YOUR OBJECTIVE:
Every line from the one containing "After each view, print" to the final line of the material below must be reproduced exactly; leave out all other lines.

THE RECORDS:
┄┄┄┄┄┄┄┄┄┄

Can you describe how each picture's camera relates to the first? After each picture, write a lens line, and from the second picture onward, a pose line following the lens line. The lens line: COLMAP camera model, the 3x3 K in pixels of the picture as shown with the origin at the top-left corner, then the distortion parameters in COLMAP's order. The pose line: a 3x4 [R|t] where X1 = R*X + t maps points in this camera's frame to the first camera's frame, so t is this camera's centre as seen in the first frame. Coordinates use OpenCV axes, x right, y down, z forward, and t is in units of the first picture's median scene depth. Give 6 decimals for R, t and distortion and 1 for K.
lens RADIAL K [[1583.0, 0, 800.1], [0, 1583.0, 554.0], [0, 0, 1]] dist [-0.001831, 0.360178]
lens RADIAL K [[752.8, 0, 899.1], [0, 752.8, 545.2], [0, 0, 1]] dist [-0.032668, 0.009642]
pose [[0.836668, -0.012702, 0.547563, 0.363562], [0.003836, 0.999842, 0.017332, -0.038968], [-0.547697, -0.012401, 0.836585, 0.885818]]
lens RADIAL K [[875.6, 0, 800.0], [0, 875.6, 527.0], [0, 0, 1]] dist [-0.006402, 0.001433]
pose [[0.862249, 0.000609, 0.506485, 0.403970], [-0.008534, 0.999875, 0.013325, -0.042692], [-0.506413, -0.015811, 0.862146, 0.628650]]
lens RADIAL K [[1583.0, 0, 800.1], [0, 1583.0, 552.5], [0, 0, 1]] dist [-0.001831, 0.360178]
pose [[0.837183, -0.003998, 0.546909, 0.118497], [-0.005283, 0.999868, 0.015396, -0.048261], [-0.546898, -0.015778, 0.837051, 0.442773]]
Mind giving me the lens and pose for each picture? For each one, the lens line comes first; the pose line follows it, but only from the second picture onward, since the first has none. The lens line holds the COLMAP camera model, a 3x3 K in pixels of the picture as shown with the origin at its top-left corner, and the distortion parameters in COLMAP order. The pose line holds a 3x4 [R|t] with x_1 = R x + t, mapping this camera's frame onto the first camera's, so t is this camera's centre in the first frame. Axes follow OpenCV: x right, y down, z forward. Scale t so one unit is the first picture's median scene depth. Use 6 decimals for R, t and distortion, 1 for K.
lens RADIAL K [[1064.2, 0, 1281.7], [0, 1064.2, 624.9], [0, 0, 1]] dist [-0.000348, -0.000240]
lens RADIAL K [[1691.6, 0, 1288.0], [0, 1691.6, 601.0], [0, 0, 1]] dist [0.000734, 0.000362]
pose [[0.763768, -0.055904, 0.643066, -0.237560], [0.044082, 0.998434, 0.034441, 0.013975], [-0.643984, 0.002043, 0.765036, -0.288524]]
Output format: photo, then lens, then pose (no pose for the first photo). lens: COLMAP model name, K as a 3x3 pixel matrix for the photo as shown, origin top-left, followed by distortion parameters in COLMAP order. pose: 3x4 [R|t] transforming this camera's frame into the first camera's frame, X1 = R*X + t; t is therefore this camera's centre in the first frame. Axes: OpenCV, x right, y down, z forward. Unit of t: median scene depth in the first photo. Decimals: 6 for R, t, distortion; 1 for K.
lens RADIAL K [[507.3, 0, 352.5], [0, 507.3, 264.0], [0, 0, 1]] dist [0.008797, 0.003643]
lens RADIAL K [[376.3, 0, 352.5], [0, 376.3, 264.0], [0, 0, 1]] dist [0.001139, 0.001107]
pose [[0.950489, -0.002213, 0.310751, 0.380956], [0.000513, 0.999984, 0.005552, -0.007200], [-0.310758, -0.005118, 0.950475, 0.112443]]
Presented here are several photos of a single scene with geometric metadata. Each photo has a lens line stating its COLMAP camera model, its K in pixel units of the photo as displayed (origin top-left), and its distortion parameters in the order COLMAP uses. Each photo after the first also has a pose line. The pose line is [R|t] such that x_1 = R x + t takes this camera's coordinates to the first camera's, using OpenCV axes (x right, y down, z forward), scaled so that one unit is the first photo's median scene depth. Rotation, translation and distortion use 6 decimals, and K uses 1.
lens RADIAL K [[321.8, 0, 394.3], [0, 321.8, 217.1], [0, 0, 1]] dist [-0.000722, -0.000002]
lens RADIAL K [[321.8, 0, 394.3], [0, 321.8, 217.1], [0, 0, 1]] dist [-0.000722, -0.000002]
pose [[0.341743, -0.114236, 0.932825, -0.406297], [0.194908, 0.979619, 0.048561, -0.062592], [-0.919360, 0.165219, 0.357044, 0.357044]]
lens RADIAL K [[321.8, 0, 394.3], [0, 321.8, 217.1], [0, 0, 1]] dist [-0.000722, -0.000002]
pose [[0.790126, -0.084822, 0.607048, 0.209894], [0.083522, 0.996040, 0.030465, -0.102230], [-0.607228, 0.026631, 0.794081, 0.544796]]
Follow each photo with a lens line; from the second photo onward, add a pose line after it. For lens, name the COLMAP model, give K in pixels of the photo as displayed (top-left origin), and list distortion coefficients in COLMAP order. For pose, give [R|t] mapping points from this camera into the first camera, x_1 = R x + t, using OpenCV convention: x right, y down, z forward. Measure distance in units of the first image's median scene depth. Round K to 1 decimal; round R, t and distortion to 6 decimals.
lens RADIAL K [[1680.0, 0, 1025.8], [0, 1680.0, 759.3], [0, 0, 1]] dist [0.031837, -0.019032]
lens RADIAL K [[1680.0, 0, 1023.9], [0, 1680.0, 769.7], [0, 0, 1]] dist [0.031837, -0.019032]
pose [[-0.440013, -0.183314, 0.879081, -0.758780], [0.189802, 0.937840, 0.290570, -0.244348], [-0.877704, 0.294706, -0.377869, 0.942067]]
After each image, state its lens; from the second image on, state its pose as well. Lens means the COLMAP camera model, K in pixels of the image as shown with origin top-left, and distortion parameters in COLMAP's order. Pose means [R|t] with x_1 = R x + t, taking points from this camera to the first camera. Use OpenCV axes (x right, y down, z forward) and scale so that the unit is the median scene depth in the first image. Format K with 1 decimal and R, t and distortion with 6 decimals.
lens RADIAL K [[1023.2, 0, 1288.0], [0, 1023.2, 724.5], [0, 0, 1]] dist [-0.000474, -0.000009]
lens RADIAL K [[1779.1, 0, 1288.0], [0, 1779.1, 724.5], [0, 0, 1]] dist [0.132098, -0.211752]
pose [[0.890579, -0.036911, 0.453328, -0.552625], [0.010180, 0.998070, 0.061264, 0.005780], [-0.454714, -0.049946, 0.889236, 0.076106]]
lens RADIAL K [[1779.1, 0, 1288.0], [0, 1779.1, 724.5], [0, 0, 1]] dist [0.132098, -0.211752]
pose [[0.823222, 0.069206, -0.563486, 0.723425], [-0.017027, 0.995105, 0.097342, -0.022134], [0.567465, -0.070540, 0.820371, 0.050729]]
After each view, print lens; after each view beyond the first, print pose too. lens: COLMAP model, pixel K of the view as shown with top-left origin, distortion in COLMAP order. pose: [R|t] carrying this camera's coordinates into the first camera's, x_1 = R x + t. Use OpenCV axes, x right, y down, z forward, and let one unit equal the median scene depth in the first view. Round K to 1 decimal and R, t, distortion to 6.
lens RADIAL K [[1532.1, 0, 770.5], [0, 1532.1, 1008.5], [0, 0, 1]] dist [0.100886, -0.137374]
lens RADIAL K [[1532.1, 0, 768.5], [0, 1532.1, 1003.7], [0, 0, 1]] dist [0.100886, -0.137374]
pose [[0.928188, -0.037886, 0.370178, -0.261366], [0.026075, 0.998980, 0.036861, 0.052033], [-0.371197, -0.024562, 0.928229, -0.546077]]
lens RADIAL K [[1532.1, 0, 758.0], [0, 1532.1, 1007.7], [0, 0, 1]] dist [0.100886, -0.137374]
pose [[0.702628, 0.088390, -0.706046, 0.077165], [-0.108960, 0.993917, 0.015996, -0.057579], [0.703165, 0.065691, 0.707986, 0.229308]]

┄┄┄┄┄┄┄┄┄┄

REPLY TO THE EXERCISE:
After each view, print lens; after each view beyond the first, print pose too. lens: COLMAP model, pixel K of the view as shown with top-left origin, distortion in COLMAP order. pose: [R|t] carrying this camera's coordinates into the first camera's, x_1 = R x + t. Use OpenCV axes, x right, y down, z forward, and let one unit equal the median scene depth in the first view. Round K to 1 decimal and R, t, distortion to 6.
lens RADIAL K [[1532.1, 0, 770.5], [0, 1532.1, 1008.5], [0, 0, 1]] dist [0.100886, -0.137374]
lens RADIAL K [[1532.1, 0, 768.5], [0, 1532.1, 1003.7], [0, 0, 1]] dist [0.100886, -0.137374]
pose [[0.928188, -0.037886, 0.370178, -0.261366], [0.026075, 0.998980, 0.036861, 0.052033], [-0.371197, -0.024562, 0.928229, -0.546077]]
lens RADIAL K [[1532.1, 0, 758.0], [0, 1532.1, 1007.7], [0, 0, 1]] dist [0.100886, -0.137374]
pose [[0.702628, 0.088390, -0.706046, 0.077165], [-0.108960, 0.993917, 0.015996, -0.057579], [0.703165, 0.065691, 0.707986, 0.229308]]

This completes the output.